··· Records ···

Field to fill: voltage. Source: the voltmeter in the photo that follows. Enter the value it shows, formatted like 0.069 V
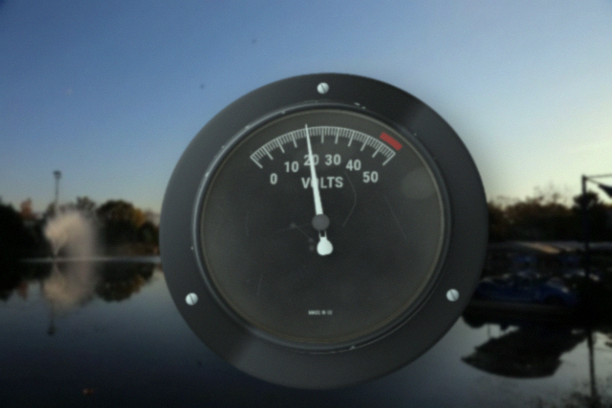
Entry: 20 V
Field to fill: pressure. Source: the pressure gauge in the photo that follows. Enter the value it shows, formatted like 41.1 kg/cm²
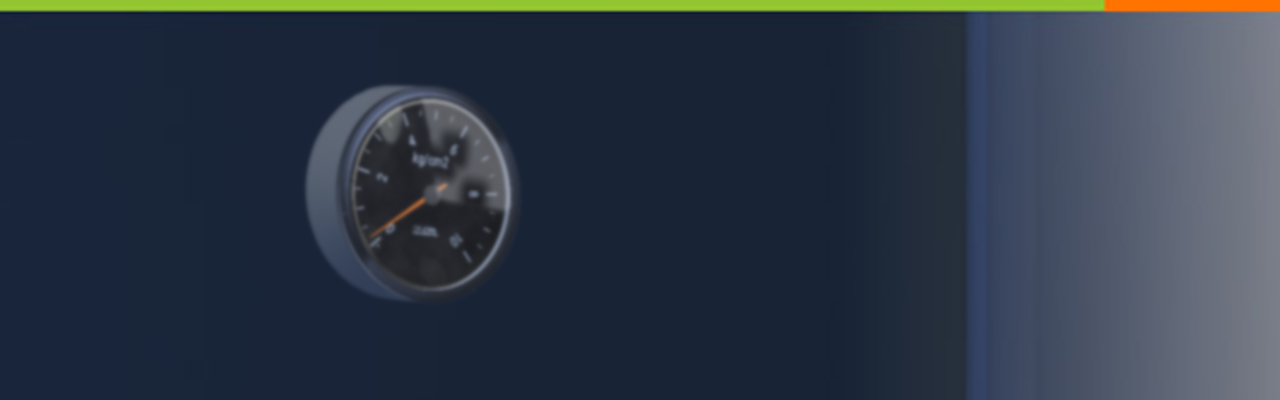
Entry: 0.25 kg/cm²
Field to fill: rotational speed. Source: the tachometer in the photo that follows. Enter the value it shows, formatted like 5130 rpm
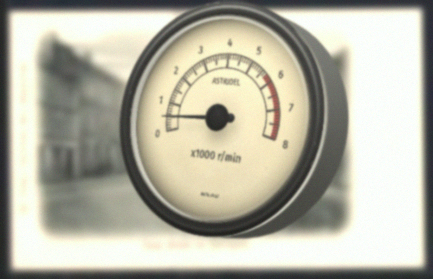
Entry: 500 rpm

···

- _The task_: Reproduce all of the data above verbatim, line for line, including every field description and entry. Omit the pictures.

- _Result of this exercise_:
Field to fill: voltage. Source: the voltmeter in the photo that follows. Enter the value it shows, formatted like 0.069 V
Entry: 20 V
Field to fill: pressure. Source: the pressure gauge in the photo that follows. Enter the value it shows, formatted like 41.1 kg/cm²
Entry: 0.25 kg/cm²
Field to fill: rotational speed. Source: the tachometer in the photo that follows. Enter the value it shows, formatted like 5130 rpm
Entry: 500 rpm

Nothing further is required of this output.